August 22, 2007
Father/Mother Knows Best?
USA Today had an interesting article today about how founder-led companies perform better than their non-founder-led counterparts, with a 15-year stock price appreciation of 970% vs. the S&P 500 average of 222%. That’s pretty powerful data.
The general reasons cited in the article include
founders having deep industry knowledge…having a powerful presence in the company…having a huge financial stake in the success of the business…not looking for the next job so can take a long-term perspective…being street fighters early on
I think all those are true to some extent. And it’s certainly true, as one of the CEOs interviewed for the article said, that it’s not because founders are smarter or harder working. But to add to the dialog, I think there are two other big reasons founders may be more successful at generating long-term returns for their companies. One is much more tactical than the other.
1. Founders have a deep, emotional connection to the business. For many of us, and certainly for the 15-year-plus variety mentioned in the article, a founder’s company represents his or her life’s work. Whether or not your name is on the door like Michael Dell, as a founder, your personal reputation and in many cases (perhaps in an unhealthy way), your sense of self worth is tied to the success of the business. I’m not suggesting that “hired” CEOs don’t also care about their reputations, but there is something different about the view you have of a business when you started it.

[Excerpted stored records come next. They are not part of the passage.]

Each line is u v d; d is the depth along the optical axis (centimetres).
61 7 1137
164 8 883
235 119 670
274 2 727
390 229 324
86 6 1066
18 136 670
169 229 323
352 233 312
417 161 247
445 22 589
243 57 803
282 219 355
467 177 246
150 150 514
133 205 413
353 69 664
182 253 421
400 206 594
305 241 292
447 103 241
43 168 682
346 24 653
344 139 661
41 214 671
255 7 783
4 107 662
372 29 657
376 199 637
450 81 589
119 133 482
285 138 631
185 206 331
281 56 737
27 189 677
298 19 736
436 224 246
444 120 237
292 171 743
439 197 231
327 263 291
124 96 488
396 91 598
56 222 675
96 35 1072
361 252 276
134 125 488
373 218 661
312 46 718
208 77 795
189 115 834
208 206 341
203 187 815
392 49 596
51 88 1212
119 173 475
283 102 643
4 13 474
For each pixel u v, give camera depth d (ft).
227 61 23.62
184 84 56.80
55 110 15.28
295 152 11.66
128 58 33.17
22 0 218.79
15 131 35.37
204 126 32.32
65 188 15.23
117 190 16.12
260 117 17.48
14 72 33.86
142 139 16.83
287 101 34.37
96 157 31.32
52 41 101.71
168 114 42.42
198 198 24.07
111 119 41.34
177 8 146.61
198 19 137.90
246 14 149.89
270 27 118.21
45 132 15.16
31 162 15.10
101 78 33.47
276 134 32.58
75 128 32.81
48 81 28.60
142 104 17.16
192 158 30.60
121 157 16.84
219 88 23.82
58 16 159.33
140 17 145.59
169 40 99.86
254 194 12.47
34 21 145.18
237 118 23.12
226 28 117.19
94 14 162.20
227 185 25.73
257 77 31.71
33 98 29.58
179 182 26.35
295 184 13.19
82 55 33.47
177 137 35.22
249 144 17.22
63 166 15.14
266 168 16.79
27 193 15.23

2. Founders have longer tenures. The article didn’t say, but my guess is that for the 15 years analyzed, the average tenure of the founder-led companies was 15 years…and the average for the S&P 500 was something like 5 years. And while 5 years may seem like a long time in this day and age of job hopping, it’s not so long in the scheme of running and building an enterprise. It takes years to learn an industry, years to build relationships with people, and years to influence a culture. Companies that trade out CEOs every few years are by definition going to have less solid and consistent strategies and cultures than those who have more stability at the top, and that must influence long-term value as much as anything else.
I’m sure there are other reasons as well…comment away if you have some to add!